Step two. Humble pie.
If you time this properly you will not need to bake any pies. Again this step should be done about a week before the holiday. First, wait until you need to pee. This will give your voice the proper slightly stressed tone you need to succeed. Next, call your aunt or mother or mother in law and share a story of woe. Tell them no matter how hard you try, you can’t get your pie crust as flaky as theirs (note: you don’t need to actually attempt a pie to make these calls). They will feel bad for you and at the same time very proud of their own baking skills. They will take it upon themselves to share these skills with the world by offering to bring their pies for your dinner.
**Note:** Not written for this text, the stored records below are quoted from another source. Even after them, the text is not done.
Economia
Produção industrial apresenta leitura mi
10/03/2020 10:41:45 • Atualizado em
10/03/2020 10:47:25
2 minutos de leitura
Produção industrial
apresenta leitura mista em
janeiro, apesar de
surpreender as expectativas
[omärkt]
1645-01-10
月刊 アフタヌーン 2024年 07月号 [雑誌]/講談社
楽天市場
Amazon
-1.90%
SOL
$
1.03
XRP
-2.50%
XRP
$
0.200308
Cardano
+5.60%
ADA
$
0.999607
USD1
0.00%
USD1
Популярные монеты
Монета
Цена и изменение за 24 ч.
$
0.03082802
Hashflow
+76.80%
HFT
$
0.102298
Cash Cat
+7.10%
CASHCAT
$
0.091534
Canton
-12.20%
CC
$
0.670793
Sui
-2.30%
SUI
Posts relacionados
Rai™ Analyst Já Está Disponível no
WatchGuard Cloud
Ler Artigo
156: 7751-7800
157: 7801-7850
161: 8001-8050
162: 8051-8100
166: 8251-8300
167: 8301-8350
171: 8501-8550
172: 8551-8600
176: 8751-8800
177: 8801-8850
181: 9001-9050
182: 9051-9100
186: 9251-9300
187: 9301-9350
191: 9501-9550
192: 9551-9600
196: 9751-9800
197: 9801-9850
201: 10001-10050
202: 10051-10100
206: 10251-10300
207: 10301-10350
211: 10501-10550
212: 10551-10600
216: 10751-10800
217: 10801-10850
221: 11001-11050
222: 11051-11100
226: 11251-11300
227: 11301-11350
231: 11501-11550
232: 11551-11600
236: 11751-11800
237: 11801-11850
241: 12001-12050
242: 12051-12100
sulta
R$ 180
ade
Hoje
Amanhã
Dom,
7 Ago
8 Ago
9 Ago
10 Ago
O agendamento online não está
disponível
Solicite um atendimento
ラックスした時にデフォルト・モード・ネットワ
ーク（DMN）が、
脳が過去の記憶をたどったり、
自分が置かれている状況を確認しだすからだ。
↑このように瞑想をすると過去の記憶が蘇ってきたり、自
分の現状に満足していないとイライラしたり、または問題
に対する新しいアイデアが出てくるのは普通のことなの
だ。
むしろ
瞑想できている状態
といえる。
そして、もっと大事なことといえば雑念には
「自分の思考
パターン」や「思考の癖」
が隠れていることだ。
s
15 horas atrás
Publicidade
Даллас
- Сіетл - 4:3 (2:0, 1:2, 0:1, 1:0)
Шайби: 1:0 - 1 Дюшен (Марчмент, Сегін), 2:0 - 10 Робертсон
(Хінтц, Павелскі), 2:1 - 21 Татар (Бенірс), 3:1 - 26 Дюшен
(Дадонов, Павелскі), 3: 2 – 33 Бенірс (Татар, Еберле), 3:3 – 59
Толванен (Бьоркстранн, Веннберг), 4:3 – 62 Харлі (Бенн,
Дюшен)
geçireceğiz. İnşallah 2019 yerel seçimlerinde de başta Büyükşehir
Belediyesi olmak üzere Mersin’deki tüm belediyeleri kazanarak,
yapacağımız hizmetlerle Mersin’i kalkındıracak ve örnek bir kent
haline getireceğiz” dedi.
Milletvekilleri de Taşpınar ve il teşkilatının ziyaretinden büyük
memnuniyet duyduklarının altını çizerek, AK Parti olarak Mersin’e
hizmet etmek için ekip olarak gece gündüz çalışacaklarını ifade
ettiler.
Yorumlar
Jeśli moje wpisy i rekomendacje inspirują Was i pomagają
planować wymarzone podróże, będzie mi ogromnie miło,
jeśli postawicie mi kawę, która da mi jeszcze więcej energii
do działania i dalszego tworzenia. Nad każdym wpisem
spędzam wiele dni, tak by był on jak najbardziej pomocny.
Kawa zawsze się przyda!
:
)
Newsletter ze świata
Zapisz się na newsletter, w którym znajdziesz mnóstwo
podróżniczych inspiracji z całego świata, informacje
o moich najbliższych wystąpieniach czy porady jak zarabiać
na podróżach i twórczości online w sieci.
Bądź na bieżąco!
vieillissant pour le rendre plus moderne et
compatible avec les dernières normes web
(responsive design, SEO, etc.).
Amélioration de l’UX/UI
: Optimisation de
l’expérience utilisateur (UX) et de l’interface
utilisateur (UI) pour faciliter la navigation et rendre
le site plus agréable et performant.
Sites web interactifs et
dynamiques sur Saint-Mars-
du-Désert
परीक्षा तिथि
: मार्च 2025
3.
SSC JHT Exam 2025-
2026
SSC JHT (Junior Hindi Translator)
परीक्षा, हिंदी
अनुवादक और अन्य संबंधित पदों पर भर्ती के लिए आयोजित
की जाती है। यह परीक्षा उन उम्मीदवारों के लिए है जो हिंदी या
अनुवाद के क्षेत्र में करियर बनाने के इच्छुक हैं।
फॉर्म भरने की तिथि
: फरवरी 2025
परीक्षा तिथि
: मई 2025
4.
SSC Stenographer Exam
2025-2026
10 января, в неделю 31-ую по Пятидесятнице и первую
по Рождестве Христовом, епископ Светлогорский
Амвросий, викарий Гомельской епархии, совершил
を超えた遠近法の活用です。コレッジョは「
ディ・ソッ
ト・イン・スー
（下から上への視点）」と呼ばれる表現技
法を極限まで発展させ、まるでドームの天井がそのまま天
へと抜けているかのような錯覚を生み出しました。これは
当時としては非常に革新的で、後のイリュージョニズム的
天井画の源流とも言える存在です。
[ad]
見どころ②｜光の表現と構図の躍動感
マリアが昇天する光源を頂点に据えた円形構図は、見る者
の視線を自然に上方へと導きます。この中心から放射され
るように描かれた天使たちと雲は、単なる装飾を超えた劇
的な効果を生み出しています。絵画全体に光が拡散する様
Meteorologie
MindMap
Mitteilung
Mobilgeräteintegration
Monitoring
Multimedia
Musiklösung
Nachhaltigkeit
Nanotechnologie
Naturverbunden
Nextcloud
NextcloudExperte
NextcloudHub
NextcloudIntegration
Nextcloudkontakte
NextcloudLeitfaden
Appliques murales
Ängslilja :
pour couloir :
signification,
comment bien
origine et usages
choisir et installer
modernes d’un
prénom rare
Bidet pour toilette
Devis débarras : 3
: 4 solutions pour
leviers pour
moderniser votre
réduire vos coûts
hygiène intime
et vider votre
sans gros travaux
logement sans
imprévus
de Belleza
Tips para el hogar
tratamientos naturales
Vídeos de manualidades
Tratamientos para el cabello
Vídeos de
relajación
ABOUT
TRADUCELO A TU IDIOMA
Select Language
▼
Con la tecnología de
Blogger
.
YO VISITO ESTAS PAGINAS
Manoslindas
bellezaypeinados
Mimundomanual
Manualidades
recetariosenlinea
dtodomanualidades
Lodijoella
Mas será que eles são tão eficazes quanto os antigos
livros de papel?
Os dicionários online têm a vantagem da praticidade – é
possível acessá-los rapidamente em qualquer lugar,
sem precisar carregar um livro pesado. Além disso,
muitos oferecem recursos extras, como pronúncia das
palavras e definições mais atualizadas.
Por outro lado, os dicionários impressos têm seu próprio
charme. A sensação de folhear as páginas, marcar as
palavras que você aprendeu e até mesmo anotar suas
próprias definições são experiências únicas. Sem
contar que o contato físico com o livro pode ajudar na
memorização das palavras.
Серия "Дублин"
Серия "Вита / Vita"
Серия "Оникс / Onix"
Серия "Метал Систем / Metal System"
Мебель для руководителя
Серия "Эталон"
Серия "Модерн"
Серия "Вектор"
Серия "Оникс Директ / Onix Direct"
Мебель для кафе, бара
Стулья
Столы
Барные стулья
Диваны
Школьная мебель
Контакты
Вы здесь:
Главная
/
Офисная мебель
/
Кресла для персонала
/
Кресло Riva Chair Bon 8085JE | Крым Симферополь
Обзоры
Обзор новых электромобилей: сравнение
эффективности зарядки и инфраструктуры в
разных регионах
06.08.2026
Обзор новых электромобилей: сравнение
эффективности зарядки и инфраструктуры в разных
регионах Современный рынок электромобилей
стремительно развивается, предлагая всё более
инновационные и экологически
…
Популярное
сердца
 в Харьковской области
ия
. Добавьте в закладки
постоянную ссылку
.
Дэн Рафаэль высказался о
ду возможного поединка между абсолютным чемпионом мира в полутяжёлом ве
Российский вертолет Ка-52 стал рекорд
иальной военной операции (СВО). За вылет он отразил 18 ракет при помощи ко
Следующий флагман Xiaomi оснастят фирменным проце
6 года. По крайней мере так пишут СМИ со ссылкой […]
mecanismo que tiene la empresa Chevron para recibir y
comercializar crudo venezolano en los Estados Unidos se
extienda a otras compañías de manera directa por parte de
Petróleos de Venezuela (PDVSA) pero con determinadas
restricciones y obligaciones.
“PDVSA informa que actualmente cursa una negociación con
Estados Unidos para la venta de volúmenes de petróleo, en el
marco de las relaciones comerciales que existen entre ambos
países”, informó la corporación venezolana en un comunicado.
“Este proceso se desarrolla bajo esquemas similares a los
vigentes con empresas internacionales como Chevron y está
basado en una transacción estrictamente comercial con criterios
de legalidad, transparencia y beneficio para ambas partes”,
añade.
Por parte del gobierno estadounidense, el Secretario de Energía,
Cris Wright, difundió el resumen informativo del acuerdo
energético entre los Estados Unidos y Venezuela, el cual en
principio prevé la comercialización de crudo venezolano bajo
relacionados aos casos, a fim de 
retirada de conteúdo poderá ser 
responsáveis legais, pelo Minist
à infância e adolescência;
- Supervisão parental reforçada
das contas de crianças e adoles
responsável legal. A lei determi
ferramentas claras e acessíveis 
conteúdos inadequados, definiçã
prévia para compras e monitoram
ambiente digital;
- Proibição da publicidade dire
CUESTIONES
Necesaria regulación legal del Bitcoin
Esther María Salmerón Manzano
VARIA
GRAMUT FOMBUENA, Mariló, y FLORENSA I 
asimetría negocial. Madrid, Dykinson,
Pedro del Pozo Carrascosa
Step three. The side swipe.
Repeat step two with subtle changes. Ask how they get their stuffing so moist when your (imaginary) stuffing keeps coming out dry as chalk. Be in awe of your sisters ability to make homemade cranberry sauce and hint that you’ll probably buy it in a can. Continue with flattery and self deprecation till most all your sides are covered.
Step four. The mish mash.
The majority of your cooking has now been successfully outsourced. Unfortunately, unless you are an Emmy award winning actress, no one will believe you have an inability to cook such staples as mashed potatoes, sweet potato casserole, or green bean casserole. For this step you will need to break out your stash of leftover Halloween candy (yes, I know about your secret stash.) You will use the candy as motivation for child labor. Utilize your nieces and nephews as tools for meal completion. Ever seen a five year old hopped up on snickers bars with a potato masher. You will have the smoothest mashed potatoes candy can bribe. Try to put the elder cousin in charge of things like peeling and can opening. Preteens like wielding power over their siblings, its just a fact. With the proper power structure in place your meal will soon be ready to serve.
Step five. The cleanup.
Do you really think that after your relatives have enjoyed the bountiful meal you provided they would require you to wash the dishes? Oh no, you’ve done so much. Have a glass of wine and let someone else take care of the dishes. You just made the perfect Cheatsgiving dinner, you deserve a break.